Brief: Copy every line of the data below without changing anything.

Data taken from a collection
####################

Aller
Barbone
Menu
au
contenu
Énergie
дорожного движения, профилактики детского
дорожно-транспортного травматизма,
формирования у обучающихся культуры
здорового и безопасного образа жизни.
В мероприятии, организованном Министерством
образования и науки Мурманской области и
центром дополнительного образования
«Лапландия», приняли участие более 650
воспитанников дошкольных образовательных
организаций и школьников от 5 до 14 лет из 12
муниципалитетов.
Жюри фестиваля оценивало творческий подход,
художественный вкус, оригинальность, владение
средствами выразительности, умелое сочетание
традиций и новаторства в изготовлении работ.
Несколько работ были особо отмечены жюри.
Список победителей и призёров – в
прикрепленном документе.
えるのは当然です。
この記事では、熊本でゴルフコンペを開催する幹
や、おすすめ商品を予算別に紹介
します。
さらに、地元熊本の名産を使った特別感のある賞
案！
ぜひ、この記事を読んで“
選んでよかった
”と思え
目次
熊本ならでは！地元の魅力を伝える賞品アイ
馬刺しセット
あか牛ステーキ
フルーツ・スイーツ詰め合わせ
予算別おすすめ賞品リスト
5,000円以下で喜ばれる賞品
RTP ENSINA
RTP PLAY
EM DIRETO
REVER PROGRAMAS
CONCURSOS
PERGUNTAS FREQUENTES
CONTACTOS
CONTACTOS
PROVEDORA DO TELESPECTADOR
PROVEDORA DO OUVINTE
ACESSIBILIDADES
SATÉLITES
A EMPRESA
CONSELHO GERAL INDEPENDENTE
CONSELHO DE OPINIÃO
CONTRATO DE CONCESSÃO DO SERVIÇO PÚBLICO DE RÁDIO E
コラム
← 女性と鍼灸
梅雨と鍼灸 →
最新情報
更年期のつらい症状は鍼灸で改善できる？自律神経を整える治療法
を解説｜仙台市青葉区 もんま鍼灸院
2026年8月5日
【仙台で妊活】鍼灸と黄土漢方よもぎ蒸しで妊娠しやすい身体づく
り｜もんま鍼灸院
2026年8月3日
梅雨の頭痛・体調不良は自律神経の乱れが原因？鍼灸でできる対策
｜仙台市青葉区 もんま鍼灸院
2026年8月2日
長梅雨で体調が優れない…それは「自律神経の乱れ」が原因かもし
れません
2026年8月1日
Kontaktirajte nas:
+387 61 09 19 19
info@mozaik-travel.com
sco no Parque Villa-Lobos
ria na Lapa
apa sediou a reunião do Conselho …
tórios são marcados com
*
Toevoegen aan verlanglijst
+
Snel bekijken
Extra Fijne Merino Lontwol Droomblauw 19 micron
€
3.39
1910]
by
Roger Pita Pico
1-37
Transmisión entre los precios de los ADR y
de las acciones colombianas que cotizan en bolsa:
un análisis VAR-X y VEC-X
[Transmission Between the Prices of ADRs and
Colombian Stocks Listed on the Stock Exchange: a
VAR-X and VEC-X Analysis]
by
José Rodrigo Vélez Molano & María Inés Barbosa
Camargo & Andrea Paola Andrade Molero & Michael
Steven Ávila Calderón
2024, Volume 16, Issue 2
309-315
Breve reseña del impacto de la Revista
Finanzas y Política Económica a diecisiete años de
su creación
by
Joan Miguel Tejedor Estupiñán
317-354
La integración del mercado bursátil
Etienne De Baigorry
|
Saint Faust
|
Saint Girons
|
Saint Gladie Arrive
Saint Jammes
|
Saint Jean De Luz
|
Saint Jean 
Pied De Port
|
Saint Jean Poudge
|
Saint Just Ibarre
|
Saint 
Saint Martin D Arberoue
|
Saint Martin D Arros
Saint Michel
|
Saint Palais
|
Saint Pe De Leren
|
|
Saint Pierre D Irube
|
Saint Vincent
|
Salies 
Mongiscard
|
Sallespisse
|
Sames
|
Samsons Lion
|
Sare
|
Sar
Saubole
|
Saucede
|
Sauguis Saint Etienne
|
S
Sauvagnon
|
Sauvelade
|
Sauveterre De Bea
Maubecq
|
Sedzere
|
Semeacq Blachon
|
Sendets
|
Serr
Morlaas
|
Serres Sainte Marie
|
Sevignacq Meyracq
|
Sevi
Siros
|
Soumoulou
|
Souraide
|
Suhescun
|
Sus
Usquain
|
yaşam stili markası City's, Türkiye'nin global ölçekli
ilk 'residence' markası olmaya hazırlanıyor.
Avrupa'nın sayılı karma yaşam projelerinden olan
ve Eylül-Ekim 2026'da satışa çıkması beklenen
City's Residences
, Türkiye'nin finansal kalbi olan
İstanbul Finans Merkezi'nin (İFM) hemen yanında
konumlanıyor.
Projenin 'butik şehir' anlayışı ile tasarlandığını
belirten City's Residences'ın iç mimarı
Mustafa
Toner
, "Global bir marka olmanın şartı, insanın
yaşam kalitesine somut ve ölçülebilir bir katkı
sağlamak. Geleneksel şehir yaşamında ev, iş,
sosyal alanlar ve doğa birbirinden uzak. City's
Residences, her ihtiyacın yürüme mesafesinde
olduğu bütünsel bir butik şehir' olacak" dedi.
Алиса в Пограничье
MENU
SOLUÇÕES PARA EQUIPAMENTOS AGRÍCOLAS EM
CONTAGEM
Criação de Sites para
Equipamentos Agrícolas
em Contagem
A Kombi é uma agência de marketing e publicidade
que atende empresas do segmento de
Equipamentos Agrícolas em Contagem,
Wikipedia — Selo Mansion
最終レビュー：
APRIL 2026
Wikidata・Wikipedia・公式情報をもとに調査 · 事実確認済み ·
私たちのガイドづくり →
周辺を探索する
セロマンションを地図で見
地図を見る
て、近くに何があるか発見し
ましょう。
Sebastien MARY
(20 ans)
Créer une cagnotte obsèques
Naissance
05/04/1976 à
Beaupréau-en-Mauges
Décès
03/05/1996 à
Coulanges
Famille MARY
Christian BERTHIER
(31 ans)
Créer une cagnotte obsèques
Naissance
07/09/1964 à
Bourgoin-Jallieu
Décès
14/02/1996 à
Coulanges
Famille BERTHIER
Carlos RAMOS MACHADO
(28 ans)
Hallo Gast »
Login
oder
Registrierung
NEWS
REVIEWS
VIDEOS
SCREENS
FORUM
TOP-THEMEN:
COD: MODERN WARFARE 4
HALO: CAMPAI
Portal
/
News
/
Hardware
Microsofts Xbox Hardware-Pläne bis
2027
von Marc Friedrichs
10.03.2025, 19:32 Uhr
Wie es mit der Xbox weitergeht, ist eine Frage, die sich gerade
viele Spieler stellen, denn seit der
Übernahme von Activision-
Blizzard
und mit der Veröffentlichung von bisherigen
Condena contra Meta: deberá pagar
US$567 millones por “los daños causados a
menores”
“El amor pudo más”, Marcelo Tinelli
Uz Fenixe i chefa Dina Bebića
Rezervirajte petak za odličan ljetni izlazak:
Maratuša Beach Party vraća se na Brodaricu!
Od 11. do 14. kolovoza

####################

Result of the exercise:
Aller
Barbone
Menu
au
contenu
Énergie
дорожного движения, профилактики детского
дорожно-транспортного травматизма,
формирования у обучающихся культуры
здорового и безопасного образа жизни.
В мероприятии, организованном Министерством
образования и науки Мурманской области и
центром дополнительного образования
«Лапландия», приняли участие более 650
воспитанников дошкольных образовательных
организаций и школьников от 5 до 14 лет из 12
муниципалитетов.
Жюри фестиваля оценивало творческий подход,
художественный вкус, оригинальность, владение
средствами выразительности, умелое сочетание
традиций и новаторства в изготовлении работ.
Несколько работ были особо отмечены жюри.
Список победителей и призёров – в
прикрепленном документе.
えるのは当然です。
この記事では、熊本でゴルフコンペを開催する幹
や、おすすめ商品を予算別に紹介
します。
さらに、地元熊本の名産を使った特別感のある賞
案！
ぜひ、この記事を読んで“
選んでよかった
”と思え
目次
熊本ならでは！地元の魅力を伝える賞品アイ
馬刺しセット
あか牛ステーキ
フルーツ・スイーツ詰め合わせ
予算別おすすめ賞品リスト
5,000円以下で喜ばれる賞品
RTP ENSINA
RTP PLAY
EM DIRETO
REVER PROGRAMAS
CONCURSOS
PERGUNTAS FREQUENTES
CONTACTOS
CONTACTOS
PROVEDORA DO TELESPECTADOR
PROVEDORA DO OUVINTE
ACESSIBILIDADES
SATÉLITES
A EMPRESA
CONSELHO GERAL INDEPENDENTE
CONSELHO DE OPINIÃO
CONTRATO DE CONCESSÃO DO SERVIÇO PÚBLICO DE RÁDIO E
コラム
← 女性と鍼灸
梅雨と鍼灸 →
最新情報
更年期のつらい症状は鍼灸で改善できる？自律神経を整える治療法
を解説｜仙台市青葉区 もんま鍼灸院
2026年8月5日
【仙台で妊活】鍼灸と黄土漢方よもぎ蒸しで妊娠しやすい身体づく
り｜もんま鍼灸院
2026年8月3日
梅雨の頭痛・体調不良は自律神経の乱れが原因？鍼灸でできる対策
｜仙台市青葉区 もんま鍼灸院
2026年8月2日
長梅雨で体調が優れない…それは「自律神経の乱れ」が原因かもし
れません
2026年8月1日
Kontaktirajte nas:
+387 61 09 19 19
info@mozaik-travel.com
sco no Parque Villa-Lobos
ria na Lapa
apa sediou a reunião do Conselho …
tórios são marcados com
*
Toevoegen aan verlanglijst
+
Snel bekijken
Extra Fijne Merino Lontwol Droomblauw 19 micron
€
3.39
1910]
by
Roger Pita Pico
1-37
Transmisión entre los precios de los ADR y
de las acciones colombianas que cotizan en bolsa:
un análisis VAR-X y VEC-X
[Transmission Between the Prices of ADRs and
Colombian Stocks Listed on the Stock Exchange: a
VAR-X and VEC-X Analysis]
by
José Rodrigo Vélez Molano & María Inés Barbosa
Camargo & Andrea Paola Andrade Molero & Michael
Steven Ávila Calderón
2024, Volume 16, Issue 2
309-315
Breve reseña del impacto de la Revista
Finanzas y Política Económica a diecisiete años de
su creación
by
Joan Miguel Tejedor Estupiñán
317-354
La integración del mercado bursátil
Etienne De Baigorry
|
Saint Faust
|
Saint Girons
|
Saint Gladie Arrive
Saint Jammes
|
Saint Jean De Luz
|
Saint Jean 
Pied De Port
|
Saint Jean Poudge
|
Saint Just Ibarre
|
Saint 
Saint Martin D Arberoue
|
Saint Martin D Arros
Saint Michel
|
Saint Palais
|
Saint Pe De Leren
|
|
Saint Pierre D Irube
|
Saint Vincent
|
Salies 
Mongiscard
|
Sallespisse
|
Sames
|
Samsons Lion
|
Sare
|
Sar
Saubole
|
Saucede
|
Sauguis Saint Etienne
|
S
Sauvagnon
|
Sauvelade
|
Sauveterre De Bea
Maubecq
|
Sedzere
|
Semeacq Blachon
|
Sendets
|
Serr
Morlaas
|
Serres Sainte Marie
|
Sevignacq Meyracq
|
Sevi
Siros
|
Soumoulou
|
Souraide
|
Suhescun
|
Sus
Usquain
|
yaşam stili markası City's, Türkiye'nin global ölçekli
ilk 'residence' markası olmaya hazırlanıyor.
Avrupa'nın sayılı karma yaşam projelerinden olan
ve Eylül-Ekim 2026'da satışa çıkması beklenen
City's Residences
, Türkiye'nin finansal kalbi olan
İstanbul Finans Merkezi'nin (İFM) hemen yanında
konumlanıyor.
Projenin 'butik şehir' anlayışı ile tasarlandığını
belirten City's Residences'ın iç mimarı
Mustafa
Toner
, "Global bir marka olmanın şartı, insanın
yaşam kalitesine somut ve ölçülebilir bir katkı
sağlamak. Geleneksel şehir yaşamında ev, iş,
sosyal alanlar ve doğa birbirinden uzak. City's
Residences, her ihtiyacın yürüme mesafesinde
olduğu bütünsel bir butik şehir' olacak" dedi.
Алиса в Пограничье
MENU
SOLUÇÕES PARA EQUIPAMENTOS AGRÍCOLAS EM
CONTAGEM
Criação de Sites para
Equipamentos Agrícolas
em Contagem
A Kombi é uma agência de marketing e publicidade
que atende empresas do segmento de
Equipamentos Agrícolas em Contagem,
Wikipedia — Selo Mansion
最終レビュー：
APRIL 2026
Wikidata・Wikipedia・公式情報をもとに調査 · 事実確認済み ·
私たちのガイドづくり →
周辺を探索する
セロマンションを地図で見
地図を見る
て、近くに何があるか発見し
ましょう。
Sebastien MARY
(20 ans)
Créer une cagnotte obsèques
Naissance
05/04/1976 à
Beaupréau-en-Mauges
Décès
03/05/1996 à
Coulanges
Famille MARY
Christian BERTHIER
(31 ans)
Créer une cagnotte obsèques
Naissance
07/09/1964 à
Bourgoin-Jallieu
Décès
14/02/1996 à
Coulanges
Famille BERTHIER
Carlos RAMOS MACHADO
(28 ans)
Hallo Gast »
Login
oder
Registrierung
NEWS
REVIEWS
VIDEOS
SCREENS
FORUM
TOP-THEMEN:
COD: MODERN WARFARE 4
HALO: CAMPAI
Portal
/
News
/
Hardware
Microsofts Xbox Hardware-Pläne bis
2027
von Marc Friedrichs
10.03.2025, 19:32 Uhr
Wie es mit der Xbox weitergeht, ist eine Frage, die sich gerade
viele Spieler stellen, denn seit der
Übernahme von Activision-
Blizzard
und mit der Veröffentlichung von bisherigen
Condena contra Meta: deberá pagar
US$567 millones por “los daños causados a
menores”
“El amor pudo más”, Marcelo Tinelli
Uz Fenixe i chefa Dina Bebića
Rezervirajte petak za odličan ljetni izlazak:
Maratuša Beach Party vraća se na Brodaricu!
Od 11. do 14. kolovoza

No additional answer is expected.